Oturma odası oldukça klasik bir tarzda dekore edilmişti. Güzel manzaraları gösteren yağlı boya tablolar asılmıştı, kireç taşından heykeller, sade ve zarif vazolar vs. Odada hafif ama kalıcı, kalbe ulaşan bir koku yayılıyordu.
Rahatlaması gereken Klein, ev elbisesiyle güzel bir bayanın kendisine doğru yürüdüğünü görünce gerildi.
Yirmili yaşlarının başında görünüyordu. Sarı saçları aşağıya doğru dökülüyordu ve mavi gözlerini ona çevirdiğinde sanki gözlerin içinde gizli bir parıltı varmış gibi görünüyordu. Nazik bir kadınsılıkla dolu olmasına rağmen hâlâ gençliğinden bazı kalıntılar vardı. O, Amiral Amyrius'un metresi Cynthia'dan başkası değildi.
Klein rahatsızlığını bastırdı ve Amyrius'un kollarını açarken sert yüzünün bir gülümsemeyi ortaya çıkarmasına izin verdi.
Cynthia kendini onun kollarına attı ve parmaklarının ucunda yükseldi. Yanaklarını yanağına dayayarak gülümseyerek fısıldadı: “Amiral, küvetteki suyu sizin için zaten ısıttım.”
Bu, ziyafetin sonunu birisine denetlettiği anlamına geliyor… Metres olmak da basit bir şey değil… Amiral Amyrius, düşüncelerini rahatlatmak için sıcak banyo yapmayı sever… Aralarındaki yakınlığı görmezden gelmek için. Yanaklar öyleceydi, Klein düşüncelerinin dolaşmasına izin verdi.
Heteroseksüel bir erkek olarak, karşı cinsten bu kadar güzel bir üyenin kendisine yaklaşmasından dolayı oldukça memnun olduğu kadar utanmış da olmalıydı. Ancak geçici sözleşme onun sıfır dürtüye sahip olmasına neden oldu. Dolayısıyla geriye kalan tek şey gariplikti.
“Çok iyi,” diye övdü Klein, Cynthia'yı yerleştirecek hiçbir yeri olmadığı için nazikçe iterken onu övdü.
Amiralin hizmetkarların önünde yakınlaşmaktan hoşlanmadığını bilen Cynthia geri çekildi ve Klein'ı ikinci kata çıkardı. Kendisi için bornoz hazırlarken banyoya getirildi.

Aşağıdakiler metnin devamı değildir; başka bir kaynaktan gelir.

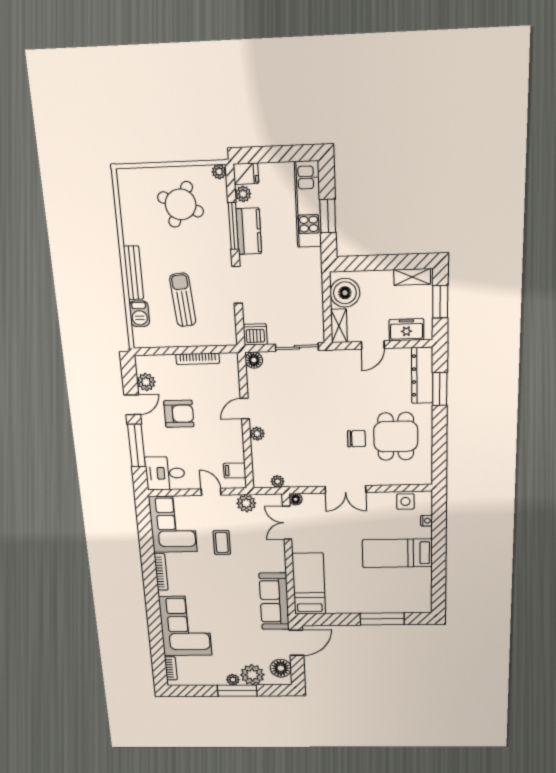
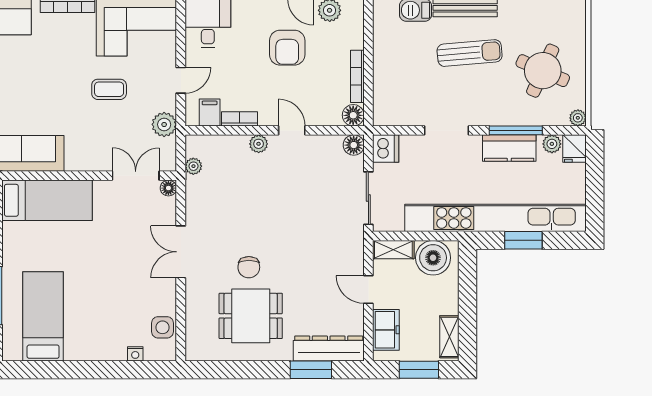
kitchen unit: (308, 204) -> (495, 218), width x1.86
sun lounger: (183, 300) -> (470, 53), moved
floor lamp: (229, 361) -> (353, 115), added
bookcase: (238, 448) -> (239, 119), added
bed: (397, 553) -> (43, 316), moved

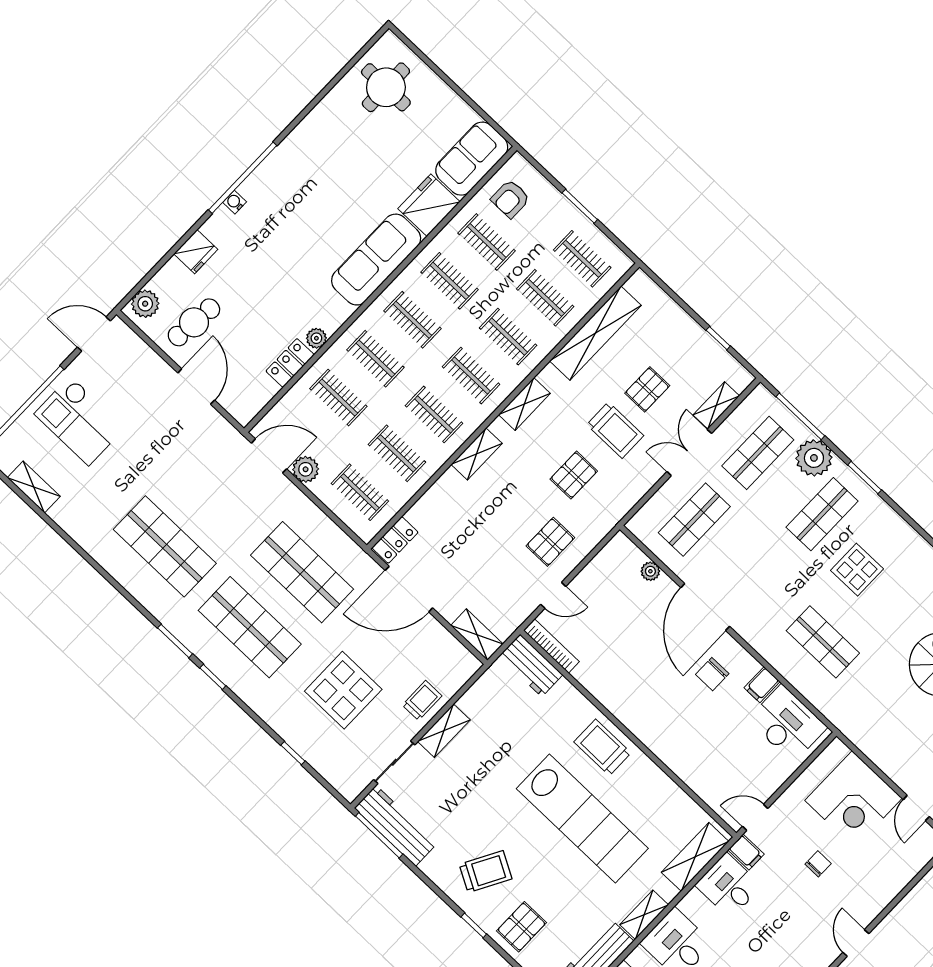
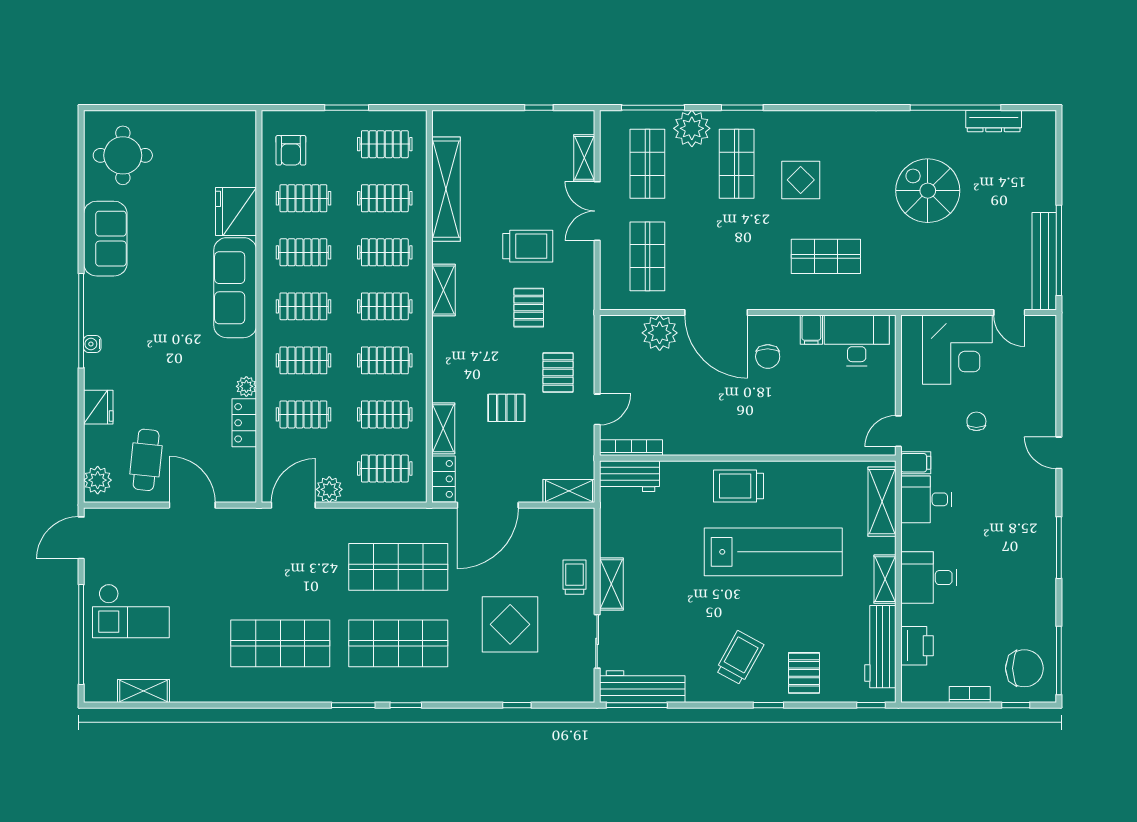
sofa: (472, 159) -> (105, 239), moved, turned 180
pallet: (647, 389) -> (506, 408), moved, turned 90
shelving: (477, 454) -> (443, 428), moved
plant: (650, 571) -> (660, 333), width x1.88, depth x1.88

Bütün bunları yaptıktan sonra Cynthia hizmetkarlara zil sesini duymadıkça ikinci kata gelmemeleri talimatını verdi. Daha sonra yatak odasına döndü, tüm kıyafetlerini çıkardı ve ipek bir gecelik giydi.
Geceliği göğüslerinin büyük kısmını ortaya çıkarıyordu. Çekici bir kar beyazıydı ve göğüs dekoltesinin derinliklerinde özel bir kolye ucu vardı. Yaklaşık bir parmak parçası uzunluğunda minyatürleştirilmiş bir siyah gergedan boynuzuna benziyordu.
Cynthia kolyeyi çıkardı ve yastığının altına koydu. Kızarıklık ve tereddüt içinde yatak odasından çıktı ve amiralin banyo yaptığı banyonun dışına çıktı. Gücünü toplayıp kolu çekti.
Gıcırtı. Eli durakladı. Banyo kapısının bir ara içeriden kilitlendiğini fark etti.
Cynthia boş bir bakışla içgüdüsel olarak onu tekrar çekti.
Gıcırtı. Gıcırtı. Banyonun kapısı bir santim bile kıpırdamadı.